[Dataset excerpts]
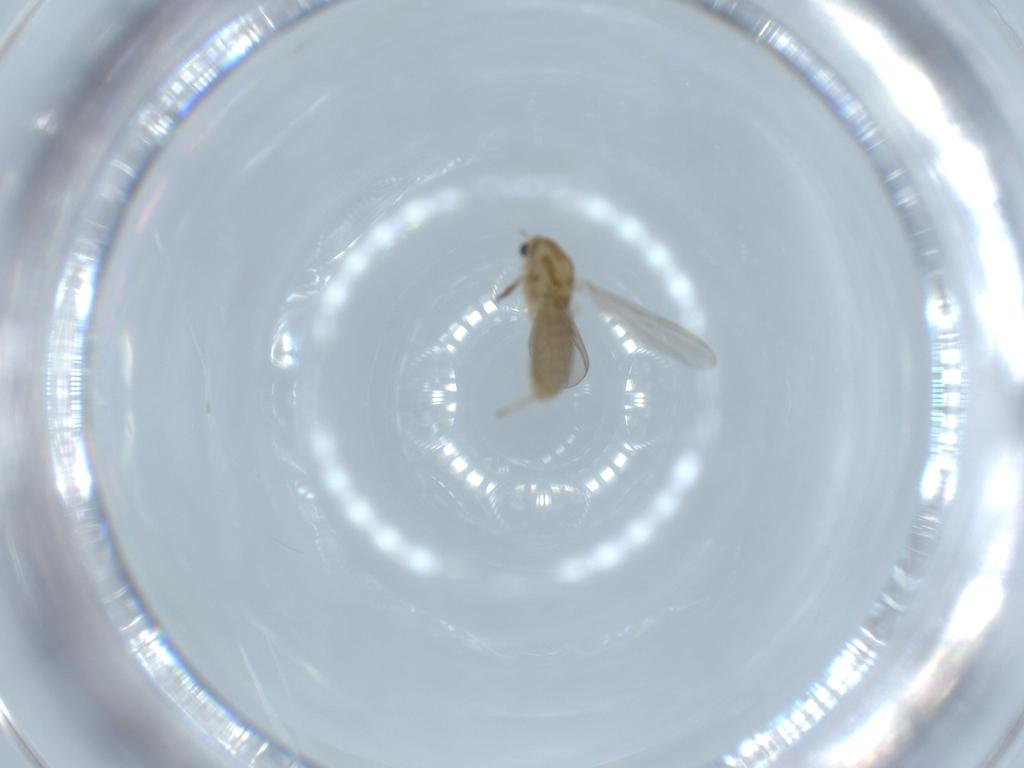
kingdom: Animalia
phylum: Arthropoda
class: Insecta
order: Diptera
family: Chironomidae
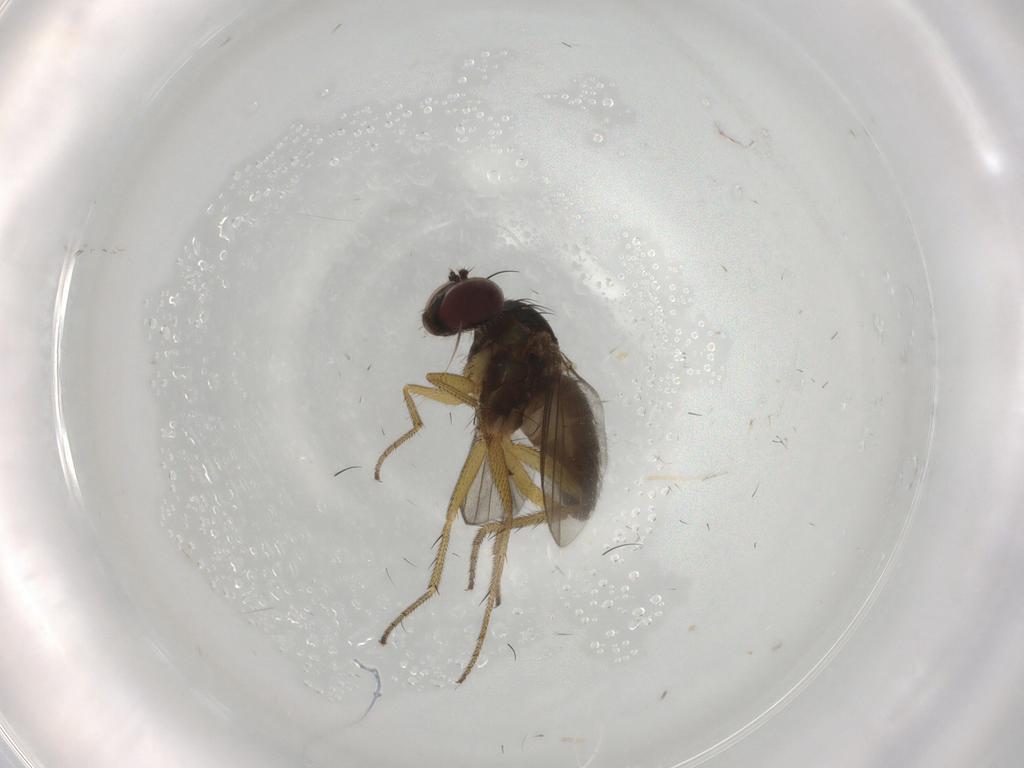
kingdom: Animalia
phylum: Arthropoda
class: Insecta
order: Diptera
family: Dolichopodidae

## What is required
Write out every line of the data above word for word, leaving out the images.

## Reply
kingdom: Animalia
phylum: Arthropoda
class: Insecta
order: Diptera
family: Chironomidae
kingdom: Animalia
phylum: Arthropoda
class: Insecta
order: Diptera
family: Dolichopodidae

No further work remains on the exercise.